TEXTE FOURNI:
········
Ils sont sortis de partout: avec des armes lourdes, des chiens, un blindé, en uniforme ou en simples blousons de cuir, leurs visages cachés sous des cagoules. La Presse a assisté lundi à un assaut des forces spéciales de la police belge dans la «base arrière du djihadisme européen». Un assaut mené alors que certains réfléchissent en parallèle à une réponse sociale pour contrer la radicalisation des jeunes du coin.

Le gouvernement belge avait promis d'accentuer la «répression» pour «reprendre le contrôle» de la commune bruxelloise de Molenbeek, qui a abrité au fil des ans les auteurs d'une longue série d'attentats meurtriers.

Lundi, les policiers ont fondu sur un modeste immeuble de l'endroit, espérant y trouver Salah Abdeslam, le présumé terroriste survivant de l'attaque de vendredi dernier à Paris, activement recherché et qualifié «d'ennemi public numéro 1» en Belgique.

En un clin d'oeil, un grand périmètre a été bouclé par les forces d'intervention armées jusqu'aux dents qui montaient la garde, le doigt près de la détente. Les aboiements féroces des chiens policiers suffisaient à éloigner les curieux plus récalcitrants. «Rentrez, ou sortez, mais vous ne pouvez pas rester là!», hurlaient les agents dès qu'un résidant pointait le nez dehors.

Démineurs et pompiers

Un agent a lancé une sommation dans un mégaphone et ordonné à quelqu'un de sortir, pendant que ses confrères envahissaient les toits, les ruelles, les cours, mitraillette à la main. Porte et fenêtres de la maison ciblée ont été fracassées, selon ce qu'il a été possible d'observer après coup. Une équipe de démineurs en combinaison spéciale antibombes a aussi inspecté l'immeuble, pendant que des pompiers installaient leurs lances à incendie, prêts à intervenir.
········
DONNÉES PRÉSENTÉES:
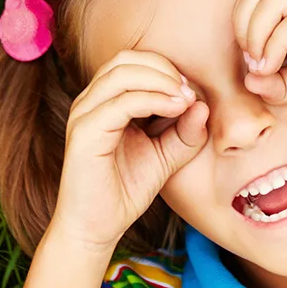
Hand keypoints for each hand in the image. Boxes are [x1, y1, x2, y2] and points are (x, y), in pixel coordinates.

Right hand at [53, 52, 208, 252]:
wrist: (97, 228)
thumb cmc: (126, 189)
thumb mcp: (166, 156)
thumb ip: (185, 132)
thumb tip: (202, 104)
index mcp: (104, 100)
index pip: (133, 61)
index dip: (165, 69)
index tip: (191, 91)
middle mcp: (90, 101)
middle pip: (126, 59)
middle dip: (163, 68)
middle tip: (189, 91)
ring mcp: (84, 114)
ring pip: (123, 73)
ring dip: (161, 80)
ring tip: (185, 99)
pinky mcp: (85, 133)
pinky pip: (122, 102)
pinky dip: (153, 99)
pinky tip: (175, 109)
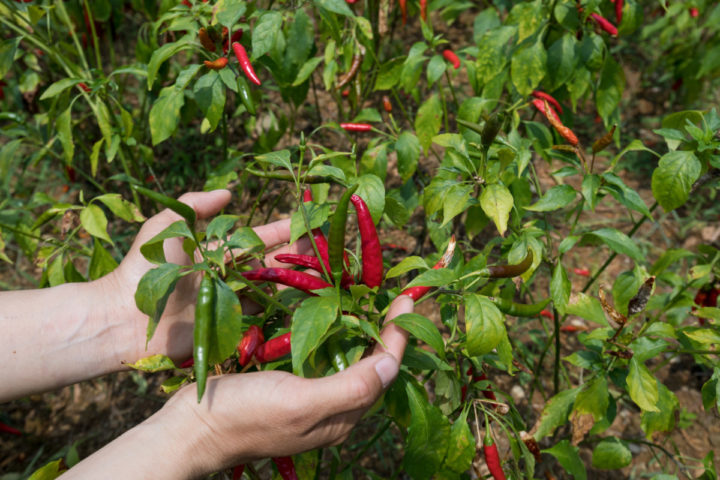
········
QUESTIONS:
1. Relevez tous les lieux que les confrères de l'agent au mégaphone ont envahis, selon le texte sur l'assaut policier à Molenbeek.
2. D'après le texte sur l'assaut policier à Molenbeek, qui les policiers espéraient-ils trouver dans l'immeuble visé ?
3. Poursuivez le texte sur l'assaut policier à Molenbeek après sa dernière phrase.

RÉPONSES PAR CONSIGNE:
1. Les toits, les ruelles et les cours.

2. Salah Abdeslam, le présumé terroriste survivant de l'attaque de vendredi dernier à Paris.

3.
Salah Abdeslam n'était pas là. Deux Belges inculpés pour infractions terroristes à Bruxelles l'auraient peut-être aidé à fuir Paris après le carnage, rapportaient les médias locaux lundi. La police n'a pas précisé pourquoi elle avait ciblé ce logement. Des résidants de l'endroit ont été tenus à l'écart de chez eux toute la journée. La plupart se montraient compréhensifs.

«On comprend. Ce qui est arrivé à Paris, ça pourrait nous arriver à nous», a commenté l'un d'eux.

Pas question de donner son nom, dit-il toutefois. L'ombre des adeptes du groupe État islamique n'est jamais bien loin à Molenbeek. «S'ils voient que j'ai dit deux mots dans les médias, ils peuvent venir me faire du souci. J'ai des enfants», dit-il.

Le député local Ahmed El Khannouss a accueilli favorablement l'arrivée massive des policiers. «Ça démontre la détermination de la police pour mettre fin à cette affaire. Je ne me sens pas bien avec l'image négative donnée à notre communauté, qui n'aspire qu'à la tranquillité», a-t-il expliqué.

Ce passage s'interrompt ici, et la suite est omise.